General Prerequisites: Only elementary linear algebra and probability are assumed in this course; with knowledge from the following prelims courses also helpful: linear algebra, probability, analysis, constructive mathematics, and statistics and data analysis. It is recommended that students have familiarity with some of: more advanced statistics, optimisation (B6.3, C6.2), networks (C5.4), and numerical linear algebra (C6.1), though none of these courses are required as the material is self contained.

Course Overview: A course on theories of deep learning.

Learning Outcomes: Students will become familiar with the variety of architectures for deep nets, including the scattering transform and ingredients such as types of nonlinear transforms, pooling, convolutional structure, and how nets are trained. Students will focus their attention on learning a variety of theoretical perspectives on why deep networks perform as observed, with examples such as: dictionary learning and transferability of early layers, energy decay with depth, Lipschitz continuity of the net, how depth overcomes the curse of dimensionality, constructing adversarial examples, geometry of nets viewed through random matrix theory, and learning of invariance.

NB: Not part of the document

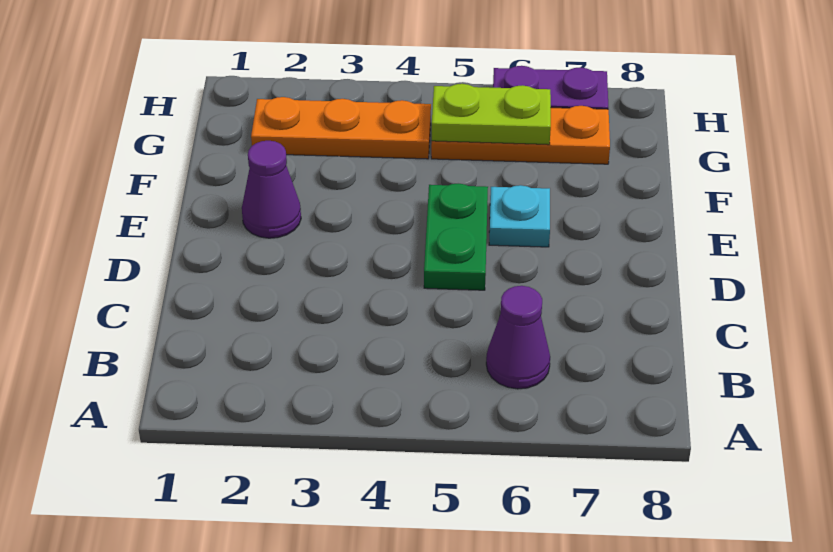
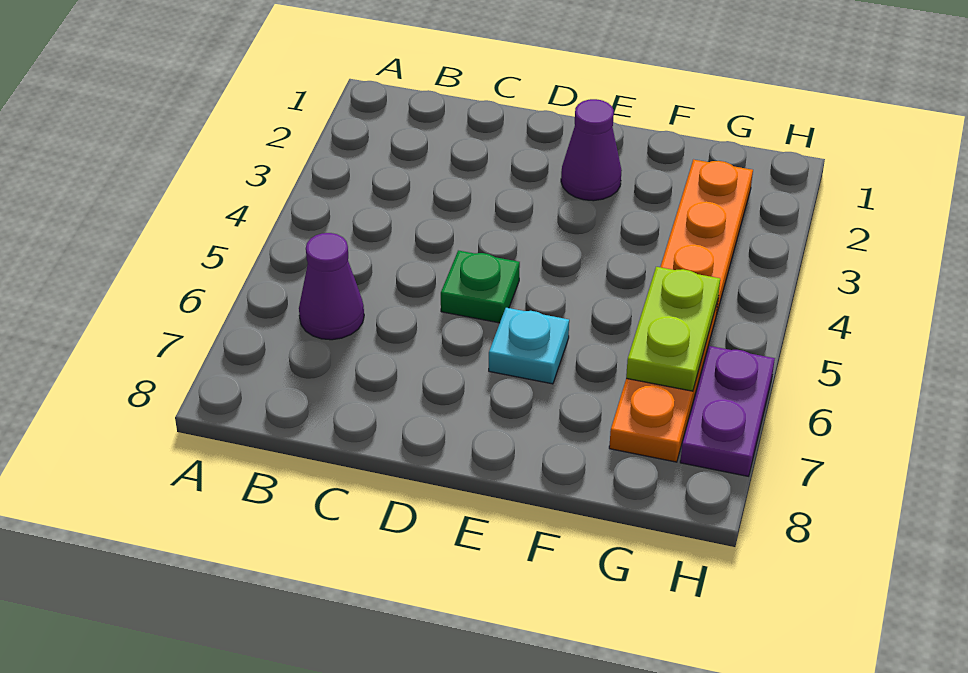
green plate D5:E5 level 1 -> green plate D5 level 1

Course Synopsis: Deep learning is the dominant method for machines to perform classification tasks at reliability rates exceeding that of humans, as well as outperforming world champions in games such as go. Alongside the proliferating application of these techniques, the practitioners have developed a good understanding of the properties that make these deep nets effective, such as initial layers learning weights similar to those in dictionary learning, while deeper layers instantiate invariance to transforms such as dilation, rotation, and modest diffeomorphisms. There are now a number of theories being developed to give a mathematical theory to accompany these observations; this course will explore these varying perspectives.